Friday, September 8, 2017

Friday September 8

Friday September 8

      Another very busy but productive day at JFK: we did a total of 9 cases- 7 elective and 2 emergencies. The elective cases included the usual couple of large African hernias as well as a pediatric hernia, a screening colonoscopy, a cholecystectomy, and the excision of a plunging ranula. You might be asking yourself “What in the heck is a plunging ranula?” And you would be in good company because we had no idea either. A 15 year old boy came to see us complaining of a bulging mass inside his mouth, and a mass in his neck.  On examination, they seemed to be connected. An ultrasound showed that it was a cystic structure filled with clear fluid, so I aspirated it partially with a needle, and indeed it looked like saliva.

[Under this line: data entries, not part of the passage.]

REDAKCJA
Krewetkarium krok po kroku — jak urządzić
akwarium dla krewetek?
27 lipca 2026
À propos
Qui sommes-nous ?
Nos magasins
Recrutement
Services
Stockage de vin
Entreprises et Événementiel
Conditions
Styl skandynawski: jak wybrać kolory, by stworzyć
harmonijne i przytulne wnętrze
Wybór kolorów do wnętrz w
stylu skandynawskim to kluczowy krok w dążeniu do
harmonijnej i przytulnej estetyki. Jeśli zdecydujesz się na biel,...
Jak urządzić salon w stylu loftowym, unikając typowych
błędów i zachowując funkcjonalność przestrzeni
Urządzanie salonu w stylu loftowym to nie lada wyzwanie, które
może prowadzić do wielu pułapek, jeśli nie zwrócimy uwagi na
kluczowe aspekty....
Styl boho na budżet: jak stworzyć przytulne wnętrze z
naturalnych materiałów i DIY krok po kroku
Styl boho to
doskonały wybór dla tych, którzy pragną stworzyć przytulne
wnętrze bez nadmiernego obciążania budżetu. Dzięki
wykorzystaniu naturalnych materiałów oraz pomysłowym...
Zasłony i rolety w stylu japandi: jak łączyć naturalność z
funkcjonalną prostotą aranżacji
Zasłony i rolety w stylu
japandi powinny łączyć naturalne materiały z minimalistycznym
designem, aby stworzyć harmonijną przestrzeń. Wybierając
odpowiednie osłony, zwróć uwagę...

With help from Google, Sandeep was able to identify is as a plunging ranula, and we were all able to read articles on how to best remove it. It is a salivary gland cyst, and the best treatment involves removing the cyst along with the sublingual salivary gland, taking care not to injure the lingual nerve. The approach is thru the floor of the mouth. So this morning Sandeep and Jonathan excised it! We are general surgeons, and so we do what general surgeons do: find surgical solutions to problems when possible ! Sometimes the problem is outside of our normal range of practice, like with this boy, but there is no oral or maxillofacial or ENT surgeon here, and it is unlikely that there will be one in the foreseeable future. Under such circumstances, how can we refuse?

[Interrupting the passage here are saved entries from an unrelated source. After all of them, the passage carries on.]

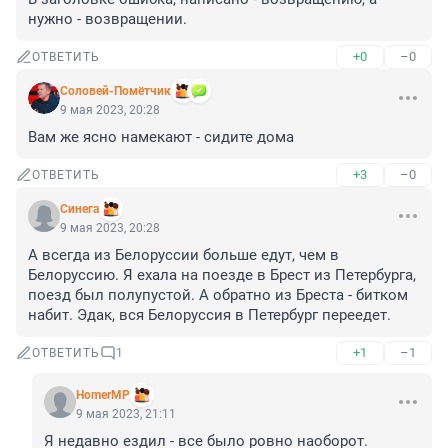
нужно - возвращении.
+0
–0
ОТВЕТИТЬ
Соловей-Помётчик
9 мая 2023, 20:28
Вам же ясно намекают - сидите дома
+3
–0
ОТВЕТИТЬ
Синега
9 мая 2023, 20:28
А всегда из Белоруссии больше едут, чем в 
Белоруссию. Я ехала на поезде в Брест из Петербурга, 
поезд был полупустой. А обратно из Бреста - битком 
набит. Эдак, вся Белоруссия в Петербург переедет.
+1
–1
ОТВЕТИТЬ
1
HomerMP
9 мая 2023, 21:11
Я недавно ездил - все было ровно наоборот.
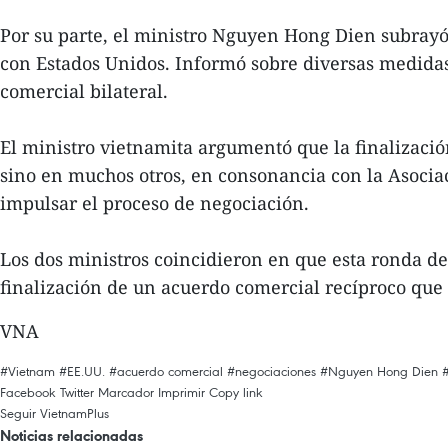
Por su parte, el ministro Nguyen Hong Dien subrayó
con Estados Unidos. Informó sobre diversas medida
comercial bilateral.
El ministro vietnamita argumentó que la finalizació
sino en muchos otros, en consonancia con la Asociac
impulsar el proceso de negociación.
Los dos ministros coincidieron en que esta ronda de
finalización de un acuerdo comercial recíproco que 
VNA
#Vietnam
#EE.UU.
#acuerdo comercial
#negociaciones
#Nguyen Hong Dien
Facebook
Twitter
Marcador
Imprimir
Copy link
Seguir VietnamPlus
Noticias relacionadas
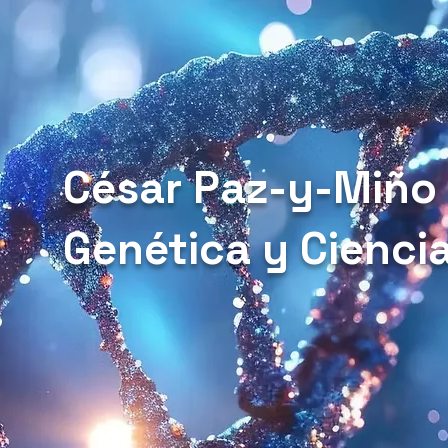
César Paz-y-Miño
Genética y Cienci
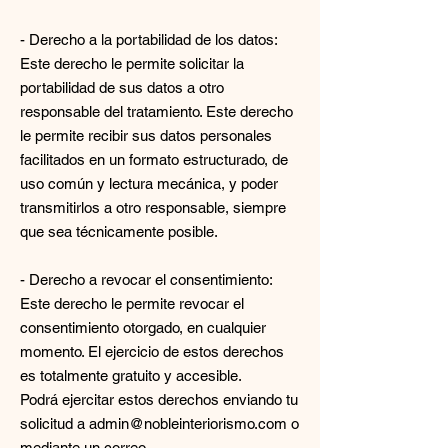
- Derecho a la portabilidad de los datos:
Este derecho le permite solicitar la
portabilidad de sus datos a otro
responsable del tratamiento. Este derecho
le permite recibir sus datos personales
facilitados en un formato estructurado, de
uso común y lectura mecánica, y poder
transmitirlos a otro responsable, siempre
que sea técnicamente posible.
- Derecho a revocar el consentimiento:
Este derecho le permite revocar el
consentimiento otorgado, en cualquier
momento. El ejercicio de estos derechos
es totalmente gratuito y accesible.
Podrá ejercitar estos derechos enviando tu
solicitud a admin@nobleinteriorismo.com o
mediante un correo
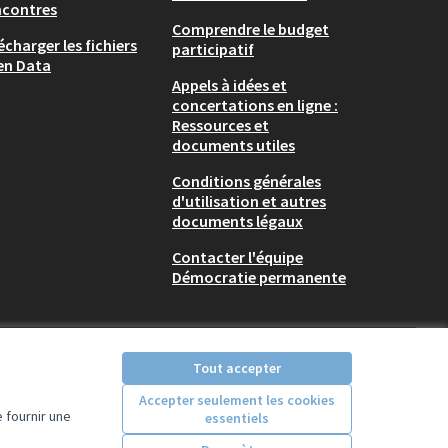
ncontres
Comprendre le budget
écharger les fichiers
participatif
en Data
Appels à idées et
concertations en ligne :
Ressources et
documents utiles
Conditions générales
d'utilisation et autres
documents légaux
Contacter l'équipe
Démocratie permanente
Tout accepter
Accepter seulement les cookies
 fournir une
essentiels
Licence Creative Comm
(Lien externe)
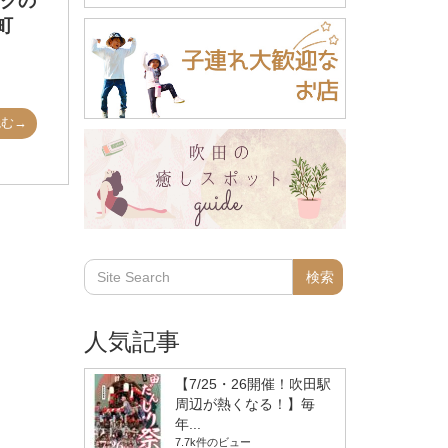
ックの
町
読む→
人気記事
【7/25・26開催！吹田駅
周辺が熱くなる！】毎
年...
7.7k件のビュー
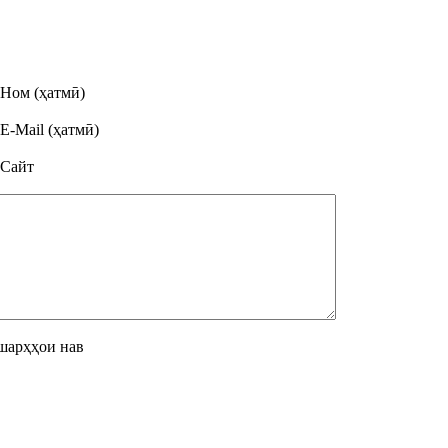
Ном (ҳатмӣ)
E-Mail (ҳатмӣ)
Сайт
шарҳҳои нав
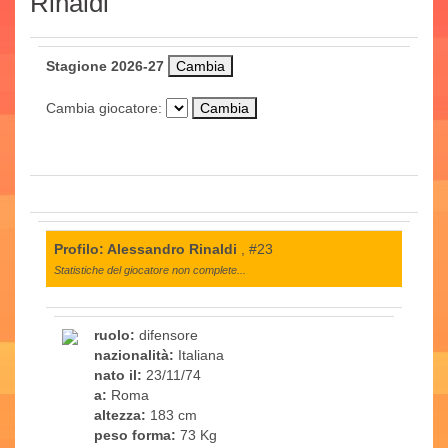
Rinaldi
Stagione 2026-27
Cambia giocatore:
Profilo: Alessandro Rinaldi
, #23
Statistiche del giocatore non complete...
ruolo:
difensore
nazionalità:
Italiana
nato il:
23/11/74
a:
Roma
altezza:
183 cm
peso forma:
73 Kg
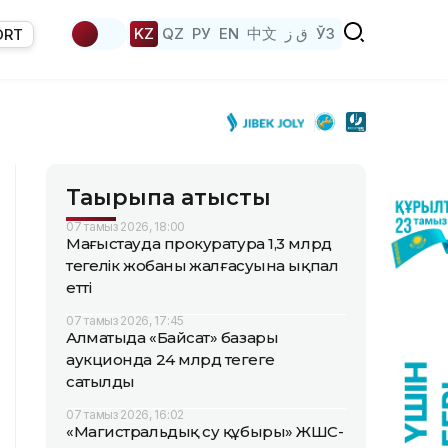
KZ
QZ
РУ
EN
中文
ق ز
ЎЗ
ORT
Тақырыпқа қатысты
07 тамыз 2026, 18:00
Маңғыстауда прокуратура 1,3 млрд
теңгелік жобаның жалғасуына ықпал
етті
07 тамыз 2026, 17:45
Алматыда «Байсат» базары
аукционда 24 млрд теңгеге
сатылды
07 тамыз 2026, 16:02
«Магистральдық су құбыры» ЖШС-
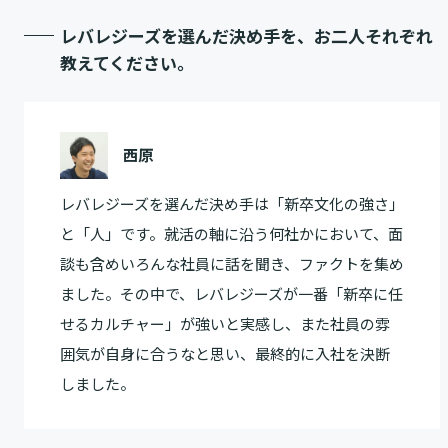
レバレジーズを選んだ決め手を、お二人それぞれ
教えてください。
西原
レバレジーズを選んだ決め手は「新卒文化の強さ」
と「人」です。就活の軸に沿う何社かにおいて、面
談も含めいろんな社員に話を聞き、ファクトを集め
ました。その中で、レバレジーズが一番「新卒に任
せるカルチャー」が強いと実感し、また社員の雰
囲気が自身に合うなと思い、最終的に入社を決断
しました。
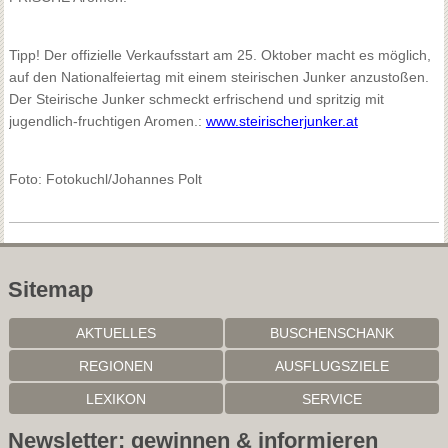
Tipp! Der offizielle Verkaufsstart am 25. Oktober macht es möglich,
auf den Nationalfeiertag mit einem steirischen Junker anzustoßen.
Der Steirische Junker schmeckt erfrischend und spritzig mit
jugendlich-fruchtigen Aromen.:
www.steirischerjunker.at
Foto: Fotokuchl/Johannes Polt
Sitemap
AKTUELLES
BUSCHENSCHANK
REGIONEN
AUSFLUGSZIELE
LEXIKON
SERVICE
Newsletter: gewinnen & informieren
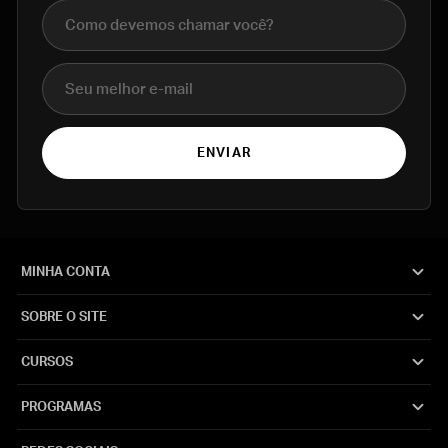
Nome completo
E-mail
ENVIAR
MINHA CONTA
SOBRE O SITE
CURSOS
PROGRAMAS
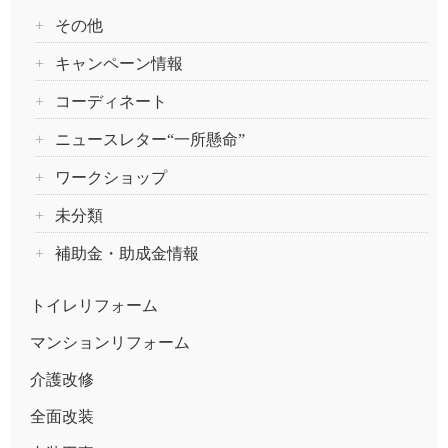
その他
キャンペーン情報
コーディネート
ニュースレター“一所懸命”
ワークショップ
未分類
補助金・助成金情報
トイレリフォーム
マンションリフォーム
介護改修
全面改装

       I saw a very sad case this afternoon: a woman I had operated on in March came to see me. She is 35 years old, and was diagnosed with locally advanced breast cancer a little over a year ago. She was advised to go to Ghana for neoadjuvant chemo-radiation, since neither chemotherapy nor radiotherapy is available in Liberia. She went to Ghana and received 2 rounds of chemo, but it was very expensive and she could feel the cancer growing despite the chemo. So she came back to Liberia and begged me to operate to try to decrease the pain she was feeling from the weight of the increasing breast mass. I did a palliative mastectomy, explaining to her that I was not able to remove all of the cancer. Pathology showed it was a very aggressive cancer that was not hormone-responsive. Today, less than 6 months later, the cancer has grown back significantly, and we have nothing to offer her. Her parents have died and she has no siblings; she is alone in the world. It was an exceptionally difficult conversation to have with her as I tried to find something to hold out to her as hope, but I came up empty.
     I felt better after going to visit Varney and his mother. He is the boy who has an esophageal stricture who had his stricture dilated the other day in retrograde fashion thru a gastrostomy. He was able to eat yesterday, albeit small amounts, but its the first food he has kept down in a long time. He hasn't smiled for me yet, but I'm determined to get a photo of him smiing before we leave.